NF77SE 14 7516 7101.

(NF 7516 7101) Tigh Chloiche (NR)

OS 6"map, Inverness-shire, 2nd ed., (1903)

Tigh Chloiche, South Clettraval, a chambered cairn, has been much disturbed by secondary buildings and its present form bears little relationship to its original plan.

The narrow and almost parallel-sided chamber is surrounded on the N, E and S by traces of what appear to be circular buildings. Four orthostats of the chamber remain on the SW but the northern part cannot be traced. The entrance was from the E but nothing can be seen of the passage walls. Large flat stone slabs lie displaced outside the chamber and, whereas the extent of the cairn is fairly well marked to the N. and E., it drops to an extensive low spread to the S and SE.

Finds of potsherds are in the National Museum of Antiquities of Scotland (NMAS).

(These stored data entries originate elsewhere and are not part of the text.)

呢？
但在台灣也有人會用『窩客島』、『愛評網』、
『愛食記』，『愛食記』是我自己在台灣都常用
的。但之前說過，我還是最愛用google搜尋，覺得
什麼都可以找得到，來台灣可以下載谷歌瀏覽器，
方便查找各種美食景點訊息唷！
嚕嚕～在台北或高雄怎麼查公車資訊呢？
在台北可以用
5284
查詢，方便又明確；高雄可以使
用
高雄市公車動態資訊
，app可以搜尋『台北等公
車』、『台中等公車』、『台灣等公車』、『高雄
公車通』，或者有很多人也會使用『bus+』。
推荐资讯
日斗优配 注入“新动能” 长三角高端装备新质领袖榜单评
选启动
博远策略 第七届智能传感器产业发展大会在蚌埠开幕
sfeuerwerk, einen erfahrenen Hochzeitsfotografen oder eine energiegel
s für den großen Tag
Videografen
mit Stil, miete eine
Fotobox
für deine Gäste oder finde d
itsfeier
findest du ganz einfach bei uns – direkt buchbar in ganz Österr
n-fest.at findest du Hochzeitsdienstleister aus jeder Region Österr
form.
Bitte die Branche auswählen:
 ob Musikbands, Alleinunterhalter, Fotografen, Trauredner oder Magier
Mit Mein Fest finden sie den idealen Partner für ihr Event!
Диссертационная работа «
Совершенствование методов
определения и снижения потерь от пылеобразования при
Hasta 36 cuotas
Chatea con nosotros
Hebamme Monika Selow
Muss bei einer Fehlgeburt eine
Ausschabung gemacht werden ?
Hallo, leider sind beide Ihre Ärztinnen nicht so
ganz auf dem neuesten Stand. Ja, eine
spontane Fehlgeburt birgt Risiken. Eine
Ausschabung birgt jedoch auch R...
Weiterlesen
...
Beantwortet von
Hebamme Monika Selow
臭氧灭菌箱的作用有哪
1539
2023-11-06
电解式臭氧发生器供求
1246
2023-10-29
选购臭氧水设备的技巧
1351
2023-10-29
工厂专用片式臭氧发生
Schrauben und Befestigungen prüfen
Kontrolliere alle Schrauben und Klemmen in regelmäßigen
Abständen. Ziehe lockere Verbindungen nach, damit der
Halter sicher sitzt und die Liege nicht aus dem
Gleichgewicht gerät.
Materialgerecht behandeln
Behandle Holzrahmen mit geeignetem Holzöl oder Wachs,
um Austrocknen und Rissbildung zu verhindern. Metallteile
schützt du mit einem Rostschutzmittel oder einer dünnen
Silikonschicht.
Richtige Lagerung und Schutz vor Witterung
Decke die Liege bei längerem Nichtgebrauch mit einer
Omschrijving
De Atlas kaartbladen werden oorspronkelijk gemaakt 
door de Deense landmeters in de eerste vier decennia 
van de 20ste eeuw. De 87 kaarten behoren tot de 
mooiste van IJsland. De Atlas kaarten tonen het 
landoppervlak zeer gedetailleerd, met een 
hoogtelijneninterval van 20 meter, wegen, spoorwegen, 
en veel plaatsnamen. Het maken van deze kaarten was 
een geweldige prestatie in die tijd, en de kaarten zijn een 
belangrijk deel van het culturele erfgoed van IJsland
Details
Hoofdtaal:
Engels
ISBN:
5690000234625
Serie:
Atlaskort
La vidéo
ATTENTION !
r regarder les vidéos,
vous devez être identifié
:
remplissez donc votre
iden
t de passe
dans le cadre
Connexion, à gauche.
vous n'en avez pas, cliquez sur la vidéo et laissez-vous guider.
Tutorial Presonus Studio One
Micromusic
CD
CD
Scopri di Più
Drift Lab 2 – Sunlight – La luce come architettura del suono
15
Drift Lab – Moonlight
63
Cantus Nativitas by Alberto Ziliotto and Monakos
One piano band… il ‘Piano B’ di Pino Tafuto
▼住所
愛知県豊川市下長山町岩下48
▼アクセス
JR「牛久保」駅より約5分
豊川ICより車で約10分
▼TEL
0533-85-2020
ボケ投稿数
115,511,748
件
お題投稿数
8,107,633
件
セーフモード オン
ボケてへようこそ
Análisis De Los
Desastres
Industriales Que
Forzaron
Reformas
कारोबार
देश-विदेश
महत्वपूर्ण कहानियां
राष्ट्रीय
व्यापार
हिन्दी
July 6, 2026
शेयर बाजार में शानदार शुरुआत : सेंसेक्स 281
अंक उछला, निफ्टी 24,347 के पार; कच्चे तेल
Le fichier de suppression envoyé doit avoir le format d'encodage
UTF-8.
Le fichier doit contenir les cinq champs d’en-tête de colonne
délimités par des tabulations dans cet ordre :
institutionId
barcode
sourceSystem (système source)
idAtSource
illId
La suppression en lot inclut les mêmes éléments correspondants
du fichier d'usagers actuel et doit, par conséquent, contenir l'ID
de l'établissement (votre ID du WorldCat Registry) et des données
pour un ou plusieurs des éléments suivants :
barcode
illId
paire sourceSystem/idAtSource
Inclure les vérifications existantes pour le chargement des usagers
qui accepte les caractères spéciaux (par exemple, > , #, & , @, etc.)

A S Henshall 1972, visited 2 May 1962.

The remains of this chambered cairn are as described and planned by Henshall. At least two sub-oval buildings (the larger 5.0m by 4.0m) lie among the cairn stones and there are the possible outlines of another in the cairn debris to the south.

Surveyed at 1/10,560.

Visited by OS (W D J) 17 June 1965.

Lying immediately to the E of a modern fence in peat moorland, the remains are as planned by Henshall, though there are considerable doubts whether these relate to a chambered cairn or a round house. The sheer quantity of stones argues that this probably was a cairn, but it is not clear whether all of the four orthostats recorded on Henshall’s plan belong to the chamber. The lintels are set on piers within their line. While these may have been robbed from a chamber, in their present position they are more likely to roof a later domestic structure. Amongst the stone debris, there are traces of at least another two subrectangular buildings.